## SOURCE TEXT
Part of becoming a “local” of any certain neighborhood is having the longevity of residence enough to have seen a business come and go. When the shutters go up and the metal guard door comes down, you can begin to say to yourself, “Man this place has changed,” or “People just don’t appreciate cured meats like they used to,” or the ever popular, “This neighborhood is SO over.”
Then as is the case in every neighborhood, there’s that one spot where businesses turn over and die like fruit flies cross bred with lemmings. No matter what goes in there, no matter how much money people throw at it, it’s a guaranteed bet that it’ll be closing up shop in under six months.
Places like this are the best because it’s like watching a person’s over-inflated ego and over-estimated intellect shrivel up in stop motion photography. Like Koyaanisqatsi, only instead of buildings and bugs you get to watch the slow desperation of a person’s dream wither in the elevated train perforated sunlight.
I’ve got one of these places in my neighborhood in Brooklyn. Nestled snug in the confines of Bushwick, skirting the fleeing masses of hipster refugees, it’s been my great pleasure to watch this particular location change owners at least six times over two and a half years. I only bring it up now, because I feel like it has finally found its niche, a business with staying power, but more on that later.

## DATASET EXCERPT
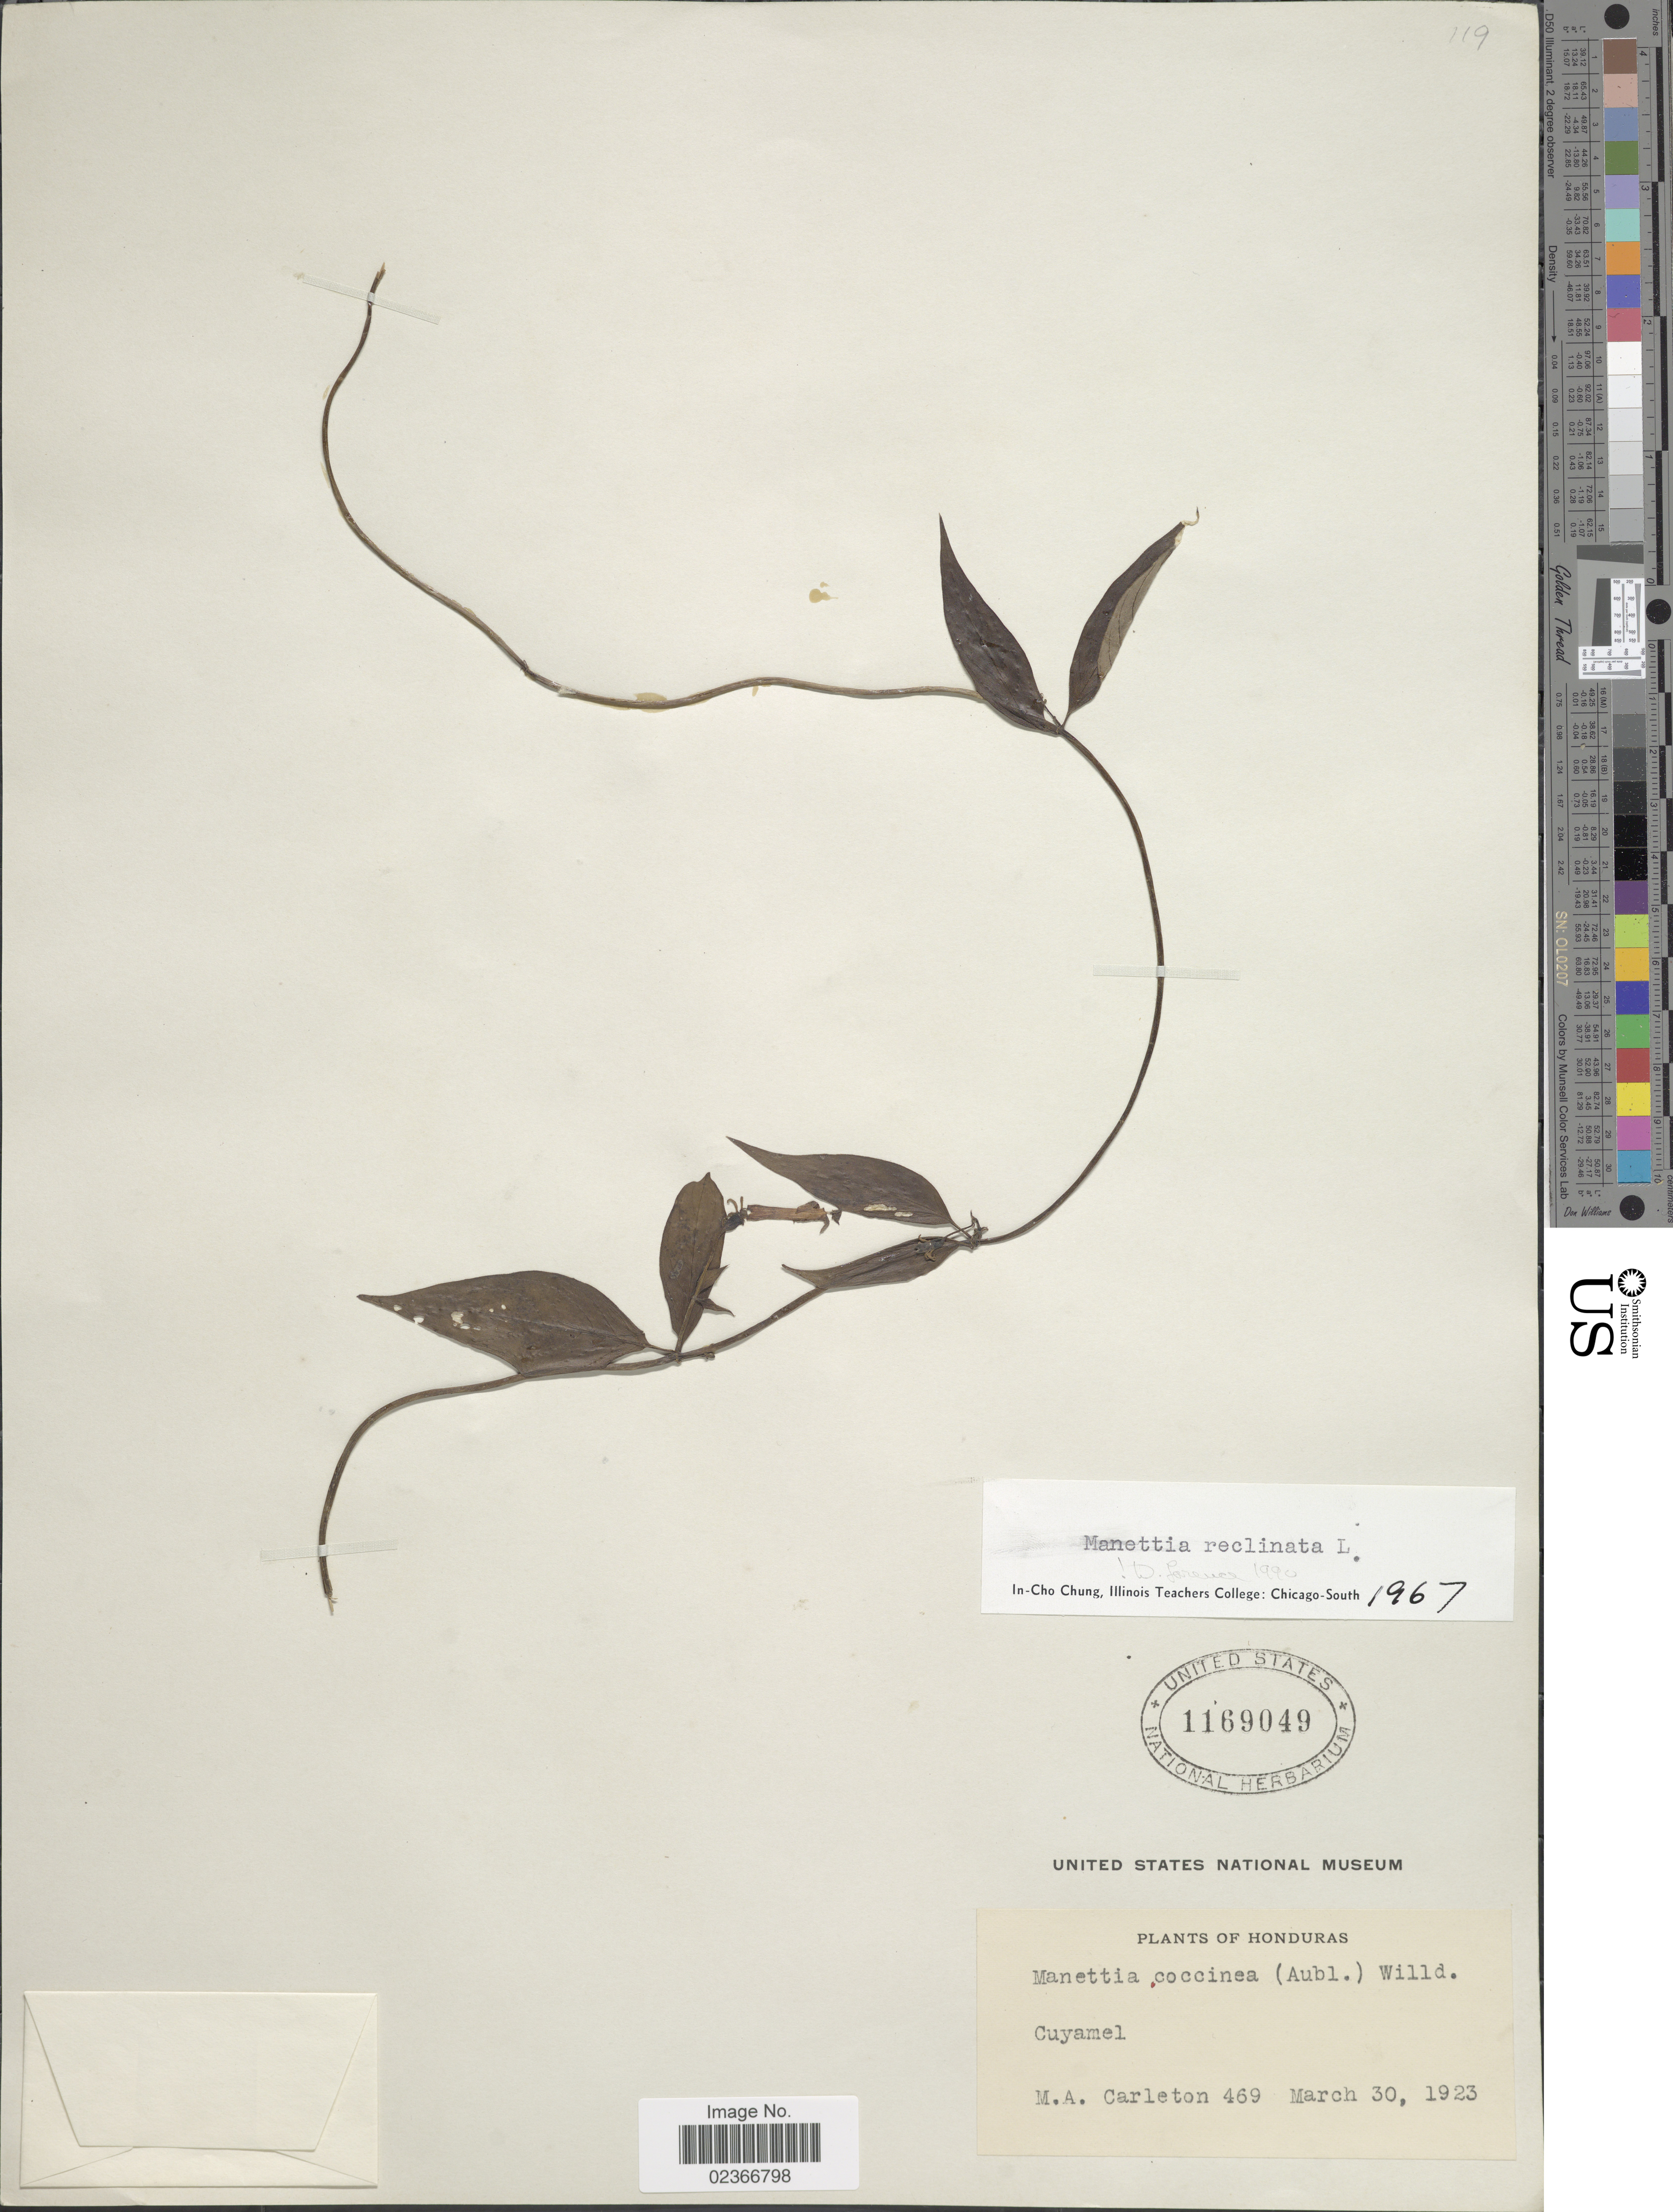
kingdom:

## THE TASKS
[1] According to the neighborhood essay, how many times has the Bushwick location changed owners, and over what span of time?
[2] Reproduce the neighborhood essay between "Places like this" and "on that later.", inclusive, swapping "Brooklyn" for "Queens".

## RESPONSES BY TASK
[1] At least six times over two and a half years.

[2]
Places like this are the best because it’s like watching a person’s over-inflated ego and over-estimated intellect shrivel up in stop motion photography. Like Koyaanisqatsi, only instead of buildings and bugs you get to watch the slow desperation of a person’s dream wither in the elevated train perforated sunlight.
I’ve got one of these places in my neighborhood in Queens. Nestled snug in the confines of Bushwick, skirting the fleeing masses of hipster refugees, it’s been my great pleasure to watch this particular location change owners at least six times over two and a half years. I only bring it up now, because I feel like it has finally found its niche, a business with staying power, but more on that later.